Search code examples
solr

How to run solr query with imcomplete last term?


I am trying to write a query, such that for any of the following queries

  1. Elephant
  2. Elephant is the bigge
  3. Elephant is the biggest land mammal.

Solr should be able to return following result Elephant is the biggest land mammal.

I've tried following two methods

  1. field:"query*"
  2. field:"Elephant is the" && field:"bigge*"

First query isn't able to handle the last incomplete words like in the query Elephant is the bigge. While second query is able to handle it, it isn't always reliable. Is there a better approach to it.

PS: I am using text_general for that field if that's helpful


Solution

  • If this is a common query against that field and the field content is exactly matching a prefix of your query, consider using a string field instead - or a TextField with a KeywordTokenizer and a LowercaseFilter if you want it to be case insensitive - it'll be more efficient than trying to make text_general work as you want.
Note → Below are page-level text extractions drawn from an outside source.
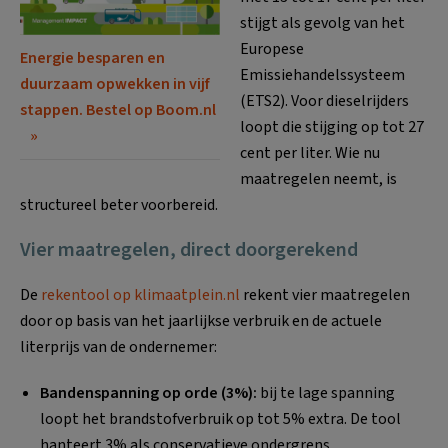
stijgt als gevolg van het
Europese
Energie besparen en
Emissiehandelssysteem
duurzaam opwekken in vijf
(ETS2). Voor dieselrijders
stappen. Bestel op Boom.nl
loopt die stijging op tot 27
cent per liter. Wie nu
maatregelen neemt, is
structureel beter voorbereid.
Vier maatregelen, direct doorgerekend
De
rekentool op klimaatplein.nl
rekent vier maatregelen
door op basis van het jaarlijkse verbruik en de actuele
literprijs van de ondernemer:
Bandenspanning op orde (3%):
bij te lage spanning
loopt het brandstofverbruik op tot 5% extra. De tool
hanteert 3% als conservatieve ondergrens.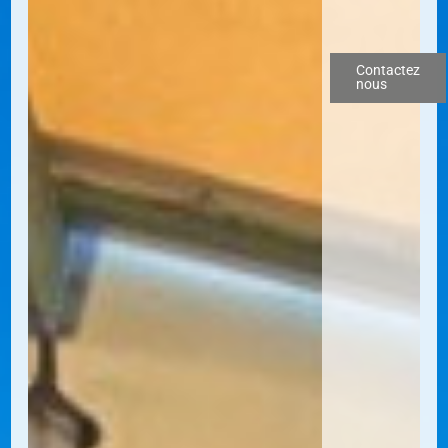
Contactez
nous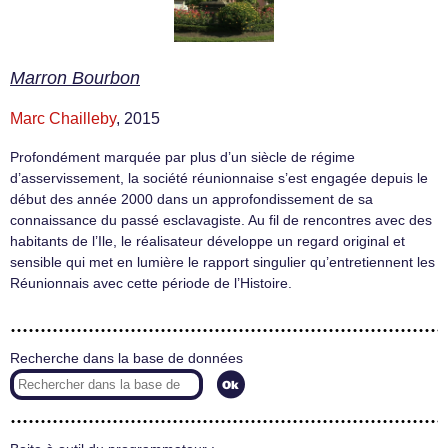
Marron Bourbon
Marc Chailleby
, 2015
Profondément marquée par plus d’un siècle de régime
d’asservissement, la société réunionnaise s’est engagée depuis le
début des année 2000 dans un approfondissement de sa
connaissance du passé esclavagiste. Au fil de rencontres avec des
habitants de l’Ile, le réalisateur développe un regard original et
sensible qui met en lumière le rapport singulier qu’entretiennent les
Réunionnais avec cette période de l’Histoire.
Recherche dans la base de données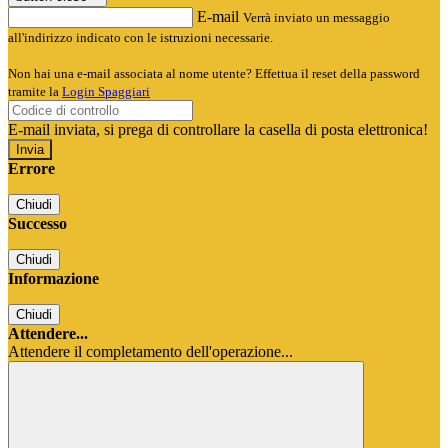
E-mail
Verrà inviato un messaggio
all'indirizzo indicato con le istruzioni necessarie.
Non hai una e-mail associata al nome utente? Effettua il reset della password
tramite la
Login Spaggiari
E-mail inviata, si prega di controllare la casella di posta elettronica!
Errore
Chiudi
Successo
Chiudi
Informazione
Chiudi
Attendere...
Attendere il completamento dell'operazione...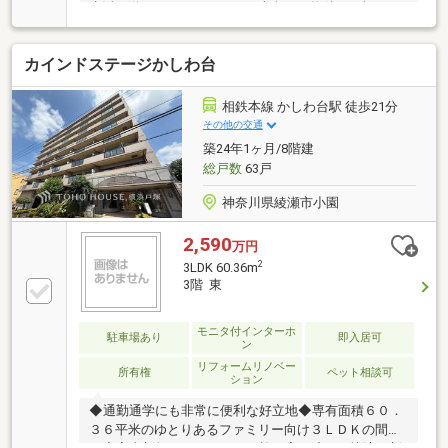
生活を送ることができます。南向きの物件をお探しの
方、コチラよりご覧ください。TVインターホンで、モ
ニターから来訪者が確認できます。駅まで歩いて11分
カインドステージかしわ台
ほどの物件です。快適な生活のために設計された中古
マンションです。こちらは防犯カメラ付きの物件で
す。専有面積64.54㎡以上あるので広々と使えます。
相鉄本線 かしわ台駅 徒歩21分
その他の交通
築24年1ヶ月/8階建
総戸数
63戸
神奈川県綾瀬市小園
2,590
万円
2
3LDK 60.36m
3階 東
モニタ付インターホ
駐車場あり
即入居可
ン
リフォームリノベー
所有権
ペット相談可
ション
◆通勤通学にも非常に便利な好立地◆専有面積６０．
３６平米のゆとりあるファミリー向け３ＬＤＫの間取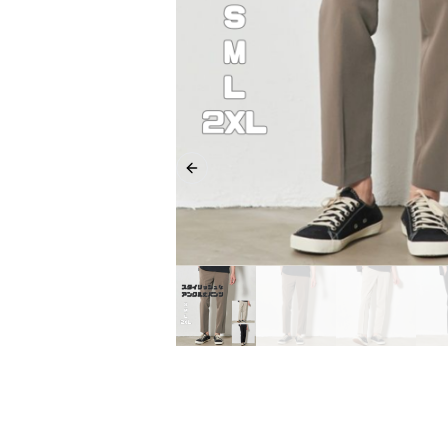
Previous slide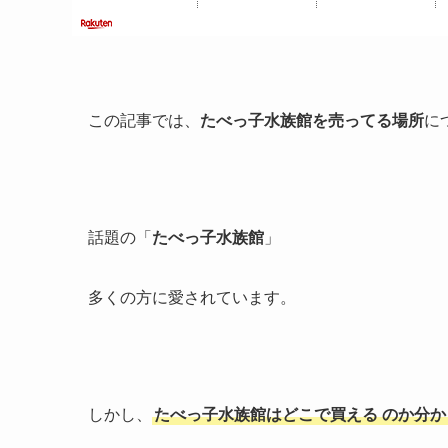
この記事では、
たべっ子水族館を売ってる場所
に
話題の「
たべっ子水族館
」
多くの方に愛されています。
しかし、
たべっ子水族館はどこで買える
のか分か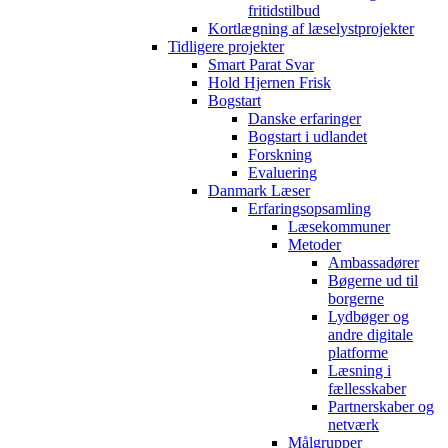
fritidstilbud
Kortlægning af læselystprojekter
Tidligere projekter
Smart Parat Svar
Hold Hjernen Frisk
Bogstart
Danske erfaringer
Bogstart i udlandet
Forskning
Evaluering
Danmark Læser
Erfaringsopsamling
Læsekommuner
Metoder
Ambassadører
Bøgerne ud til
borgerne
Lydbøger og
andre digitale
platforme
Læsning i
fællesskaber
Partnerskaber og
netværk
Målgrupper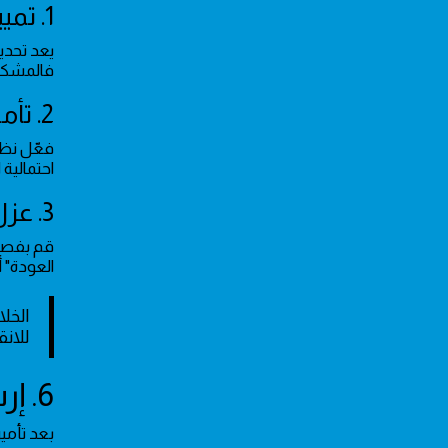
1. تمييز نطاق العطل
فالمشكلة 
2. تأمين الرؤية والتحرك الآمن
فعّل نظا
احتمالية 
3. عزل الأجهزة الحساسة
قم بفصل 
العودة" أ
الخل
للانق
6. إرشادات السلامة والوقاية من المخاطر الكهربائية
بعد تأمين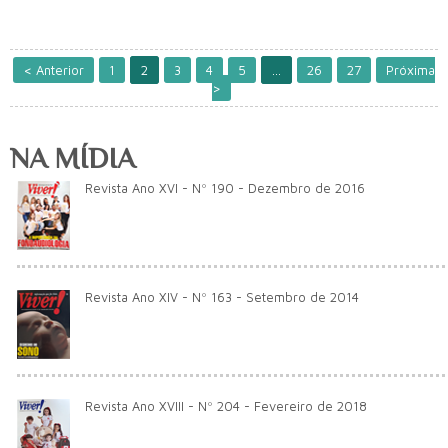
< Anterior
1
2
3
4
5
...
26
27
Próxima
>
NA MÍDIA
Revista Ano XVI - Nº 190 - Dezembro de 2016
Revista Ano XIV - Nº 163 - Setembro de 2014
Revista Ano XVIII - Nº 204 - Fevereiro de 2018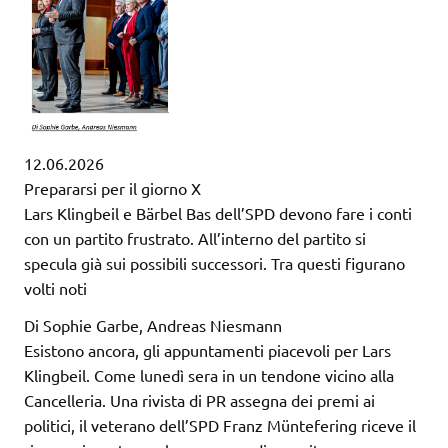
12.06.2026
Prepararsi per il giorno X
Lars Klingbeil e Bärbel Bas dell’SPD devono fare i conti
con un partito frustrato. All’interno del partito si
specula già sui possibili successori. Tra questi figurano
volti noti
Di Sophie Garbe, Andreas Niesmann
Esistono ancora, gli appuntamenti piacevoli per Lars
Klingbeil. Come lunedì sera in un tendone vicino alla
Cancelleria. Una rivista di PR assegna dei premi ai
politici, il veterano dell’SPD Franz Müntefering riceve il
    There might be a few issues with stopwords, but I think the ComplexPhraseQueryParser should work as you want to:

    q={!complexphrase inOrder=true}field:"Elephant is the bigge*"
    

    Make sure to append * to the last term in your query so that the last term is used as a wildcard.

    You should also be aware that wildcards are special in Lucene/Solr, as they can't use all the regular filters in an analysis chain as defined for a field - so you might get surprising results when you have stemming/synonyms/etc. for that field. In that case it's better to use a dedicated field type that you can do a prefix search against, as mentioned at the start.